If it has not already, New York will win you over when arriving at this quintessential part of the city. As it stirs you with its pulsating lights and infectious energy, you come to realise that Times Square’s primary attraction is its unofficial status as a microcosm for America’s modern melting pot: crowds of people from different back-grounds instantaneously surround you as you enter this chaotic world. For some this situation is perhaps a little daunting but, for others like me, it’s the perfect opportunity for people watching.
6pm. Flex Mussels
Being British, I’m used to the obligatory queue for just about anything these days. It’s simply one of life’s annoying certainties: like that colleague at work who only talks to complain about the “miserable weather we’re having”, or getting obsessed with all things cake when The Great British Bake Off makes its annual return to our screens. But when you have to queue for a new and exclusive restaurant that refuses to take bookings, that’s a different type of expectation altogether. It may be the sleekest Japanese place you’ll ever visit, but when you’re spending a cold Thursday evening queuing in the rain for hours, somehow that salmon sashimi dish doesn’t seem so appealing anymore.
Luckily, Flex Mussels isn’t one of these restaurants. With two establishments covering Uptown and Downtown New York, Flex Mussels is more than just a clever play on words: this is a restaurant that has mastered the art of cooking seafood. With 24 different varieties on the menu, you can choose between the Thai mussels with a coconut curry broth, the Bombay curry which features garlic, cinnamon, star anise, and white wine, the Bruschetta which includes San Marzano tomatoes, lobster, marinated tomatoes and crunchy croutons, and many more dishes to whet your appetite.
Despite its pretentious interior of connecting semi-underground rooms and minimalist décor, the food is far from lacking substance. Flex Mussels proves that the US has come a long way from their embarrassing culinary past, when Europeans ridiculed their love of anything deep-fried, breaded and smothered in butter.
10pm. Little Cupcake Bakeshop
Situated in Nolita (“North of Little Italy”), the Little Cupcake Bakeshop is a Mecca for sweet lovers. Before visiting here, I had never indulged in a bake that I had thought was near perfection. However, the sugary delights from this place are so incredible, just the wafts of cake mix and frosting alone will carry you to the store.
Using fresh, sustainable ingredients that are locally sourced, the Little Cupcake Bake-shop is not your average bakery; they offer unusual and unique flavours like blue velvet (made with blueberries) and the Dreaming Princess – an almond cake with raspberry preserves, topped with almond buttercream. In all fairness, any dessert named the “Dreaming Princess” is worth trying purely on that basis.

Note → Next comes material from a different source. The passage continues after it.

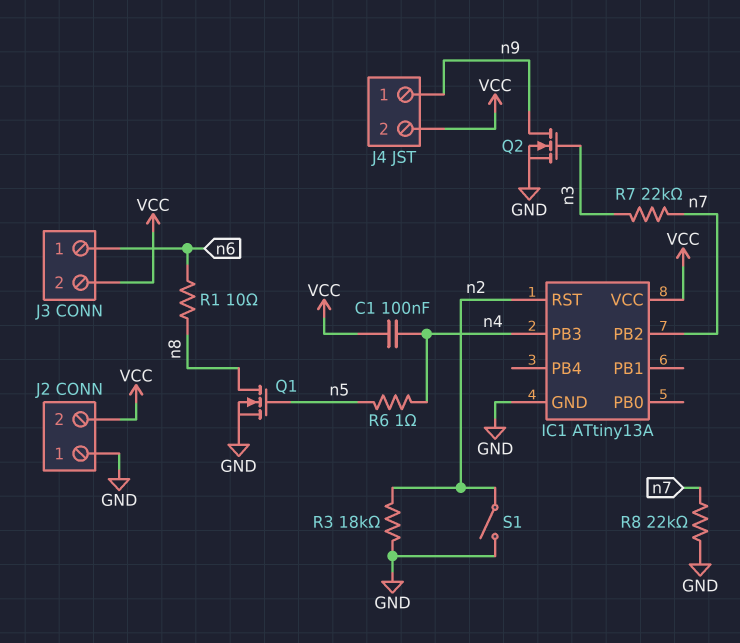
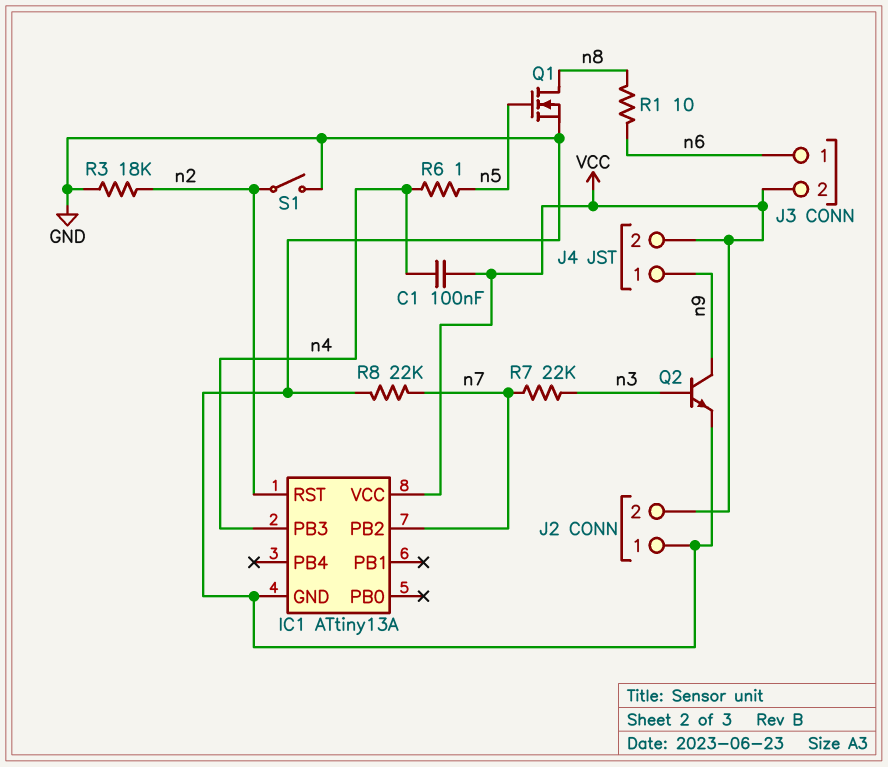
Q2: NMOS (G n3, D n9, S GND) -> NPN (B n3, C n9, E GND)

To complete the evening, I chose the Cookies and Cream cheesecake. Each element of this cake worked harmoniously together and represented everything you would want in a cheesecake: the crumbly texture of the cookie base married perfectly with the light, airy sweetness of the cream, without that stodgy feeling most cheesecakes tend to have in excess.
While the Little Cupcake Bakeshop may be full to the brim with people most of the time, this only serves to demonstrate the high-quality products: their desserts are well constructed and thought-out, combining inventiveness with flavourful treats.
A sense of melancholy hung over me as my time in New York came to an end. With its evocative landscape and romantic sensibility, it’s no wonder New York has, today, become a leading centre of artistic and social development. The fast-paced nature of this city may send you in a state of confusion momentarily but, eventually, both its charm and seductiveness will pull you in time and time again.